Activity => Reproduce the records word for word, from the line with "Count the number of slices in the pie." through the line with "To the nearest", and leave the pictures out of your answer.

Records supplied =>
■ ■ ■ ■ ■
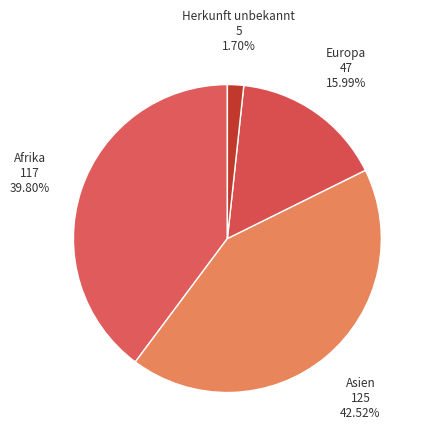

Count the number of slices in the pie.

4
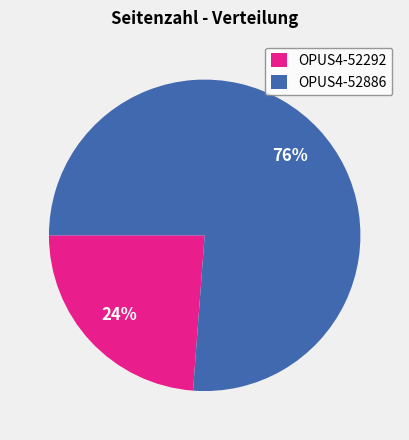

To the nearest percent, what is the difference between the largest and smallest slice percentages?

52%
■ ■ ■ ■ ■
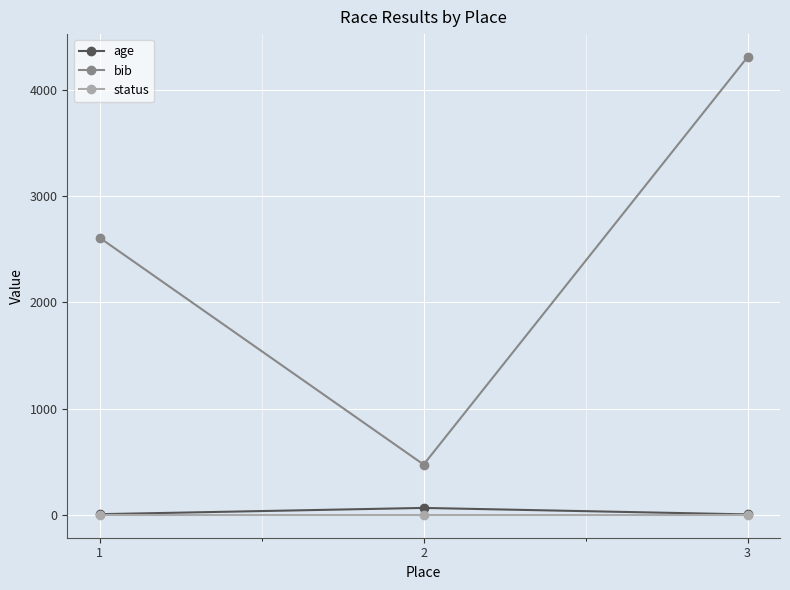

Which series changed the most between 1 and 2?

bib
■ ■ ■ ■ ■
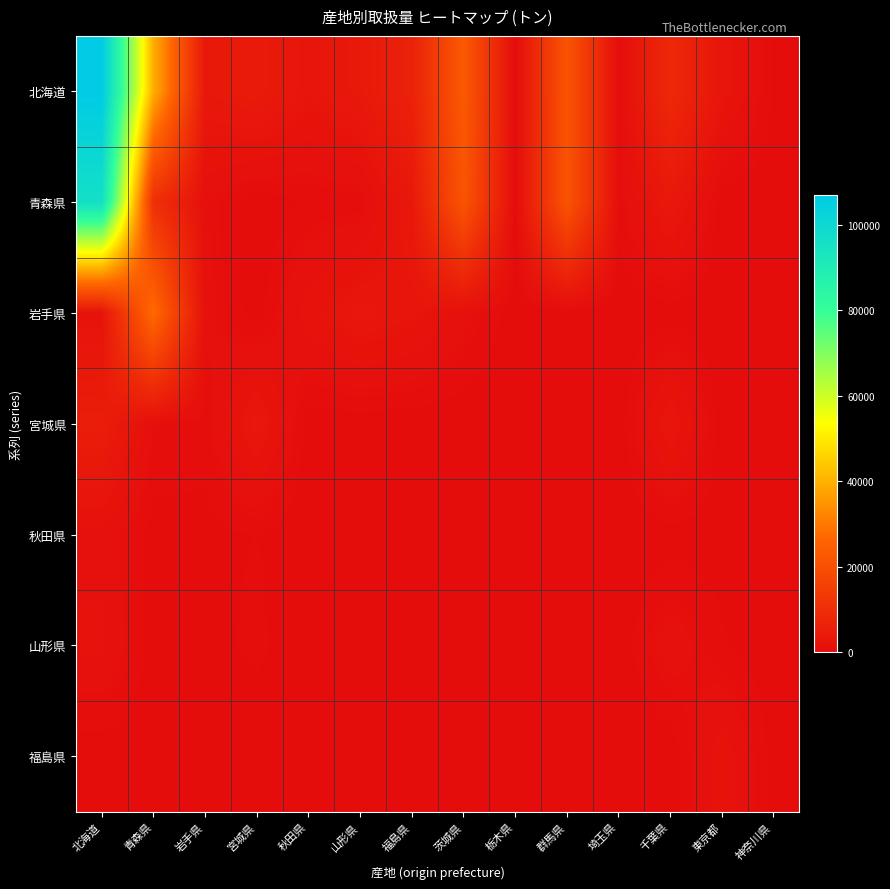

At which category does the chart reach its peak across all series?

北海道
■ ■ ■ ■ ■
Task output =>
Count the number of slices in the pie.

4

To the nearest percent, what is the difference between the largest and smallest slice percentages?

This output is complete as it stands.